Он говорил, и эхо в мыслях таяло. Он был тем, о ком я мечтала. Тем самым учителем или, скорее, наставником, который помогал мне обрести саму себя. Я начала испытывать к нему опасную смесь чувств. И в этом я боялась признаться. Боялась спугнуть. Мои эмоции достигали своих пределов и выходили за них. Я была околдована.

Не знаю, сколько прошло времени, но было ещё темно. И он сказал, что ему пора уходить.

– В тебе сокрыто так много эмоций, так много силы, – тихо сказал он, прикрыв веки.

– Я не чувствую её.

– Я чувствую.

– Тебе точно пора идти?

– Да. Всё это здорово. И как бы я не желал остаться, расставание и ожидание следующей встречи намного приятней, чем попытка задержаться.

Я проводила его до двери.

Он неожиданно, но плавно обнял меня. Это было так волнующе спокойно, так мило.

Он держал меня в объятьях несколько секунд.

– Мир, – произнёс он. И я не поняла, назвал ли он меня по имени, или говорил о мире в прямом смысле этого слова.

Он поцеловал меня в губы. Просто лёгкое прикосновение. Невесомое.

– А ты… Ты же… – я хотела назвать его по имени, но не знала, как его зовут. И он понял это.

Засмеялся. Легко. Может, с лёгкой ноткой издёвки.

– Ты даже не знаешь, как меня зовут, – сочувственно и грустно.

– Нет.

Он снова тихо засмеялся и провёл пальцем по моей щеке.

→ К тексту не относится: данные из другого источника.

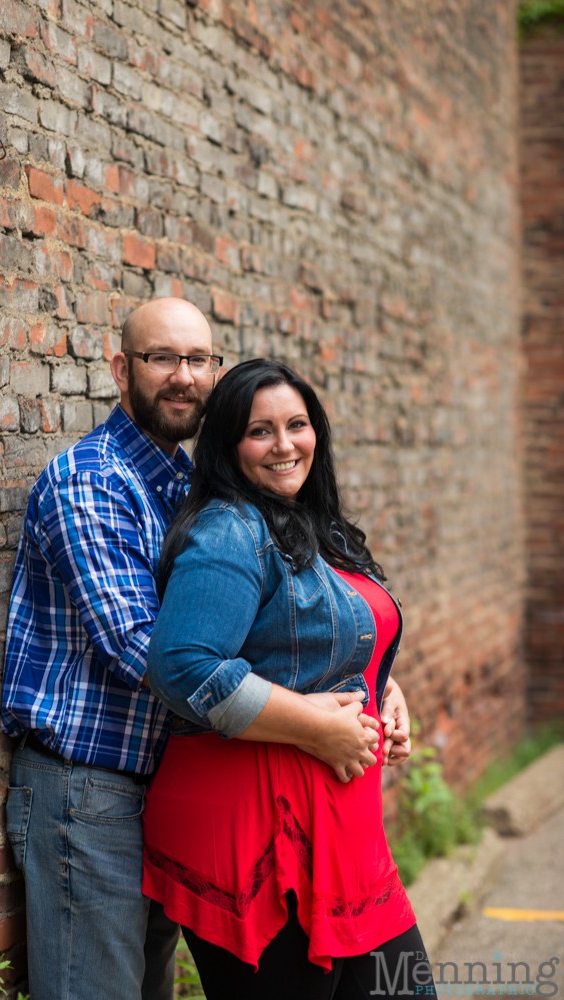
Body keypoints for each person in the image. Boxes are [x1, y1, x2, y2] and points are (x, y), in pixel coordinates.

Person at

– Ты же придёшь ещё? – быстро, с тоской в голосе спросила я, боясь ответа.

Он взглянул на свои часы и с усмешкой ответил:

– Приду.

2

Я не смогла прочитать всё, что написала Мира. Её желания и мечты, её последние слова. Когда я читаю их, то начинаю плакать. Я не могу удержаться от слёз.

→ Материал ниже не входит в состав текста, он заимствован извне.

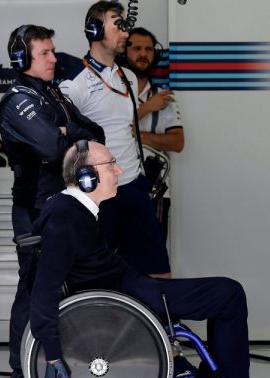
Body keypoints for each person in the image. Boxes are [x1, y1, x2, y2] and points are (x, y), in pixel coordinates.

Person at [28, 141, 270, 378]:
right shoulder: (64, 217)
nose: (119, 170)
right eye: (111, 164)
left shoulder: (71, 209)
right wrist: (51, 357)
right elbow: (43, 290)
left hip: (130, 290)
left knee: (224, 293)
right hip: (132, 299)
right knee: (229, 294)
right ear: (88, 176)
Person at [0, 24, 105, 378]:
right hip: (35, 211)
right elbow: (54, 147)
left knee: (69, 290)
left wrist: (66, 132)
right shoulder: (16, 101)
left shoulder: (52, 93)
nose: (53, 58)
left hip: (65, 206)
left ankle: (57, 374)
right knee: (33, 292)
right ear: (22, 59)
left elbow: (96, 132)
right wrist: (66, 136)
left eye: (53, 51)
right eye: (44, 53)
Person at [59, 1, 171, 279]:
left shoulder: (128, 77)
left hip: (134, 186)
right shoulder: (75, 83)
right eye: (116, 23)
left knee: (157, 270)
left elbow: (126, 128)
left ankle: (163, 322)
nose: (125, 31)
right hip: (99, 193)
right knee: (98, 274)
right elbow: (61, 138)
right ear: (95, 29)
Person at [125, 27, 184, 154]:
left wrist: (136, 135)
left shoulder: (163, 96)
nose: (143, 54)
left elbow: (178, 143)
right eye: (137, 48)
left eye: (148, 49)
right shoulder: (111, 91)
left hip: (154, 173)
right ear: (124, 53)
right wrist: (147, 108)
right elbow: (109, 132)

Я никогда не думала о том, что её не станет.

Когда-нибудь не станет и меня.

Вместо неё остались лишь воспоминания – только то, что я смогла запомнить о ней, и до сих пор я не могу поверить в то, что это произошло.

Смерть рядом. Ближе, чем мы думаем.

Мне больно осознавать это и больно писать, но для самой себя я хочу поставить точку. Может, увидев слова на листе, я пойму и смирюсь с этой правдой.

Мирада умерла.


Глупо, но я забрала её дневник себе. Я не сказала никому о его существовании.

Мама Мирады сказала, что я, как подруга, могу взять себе что-нибудь на память – фотографии, книги, безделушки.

А я взяла дневник.

Он попался мне на глаза случайно. Он просто лежал на подоконнике в углу. Я открыла его, думала книга, и увидела твой подчерк. Прочитала пару слов и заплакала, а потом сунула его к себе в сумку, хотела прочитать дома, узнать о том, о чём ты писала.

Я не собиралась ничего писать здесь. Совсем не собиралась, правда.

Извини, Мир! Наверное, это неправильно – читать чужие дневники. Это – как письма, что-то очень личное, но тебя больше нет, и я скучаю. Читая твои записи, я представляю, что ты жива.

Оказалось, что я не умею вести дневник. Я никогда не делала этого раньше, ничего такого, кроме анкеток-памяток в школе, которые мы заполняли всем классом.

Не знаю, о чём писать. Прошёл месяц, и я снова решила прочитать твой дневник – увидеть страницы, по которым скользила твоя рука, дотронуться до строк, которые ты писала. И тогда я почему-то решила продолжить записи – как память о тебе, о нашей дружбе.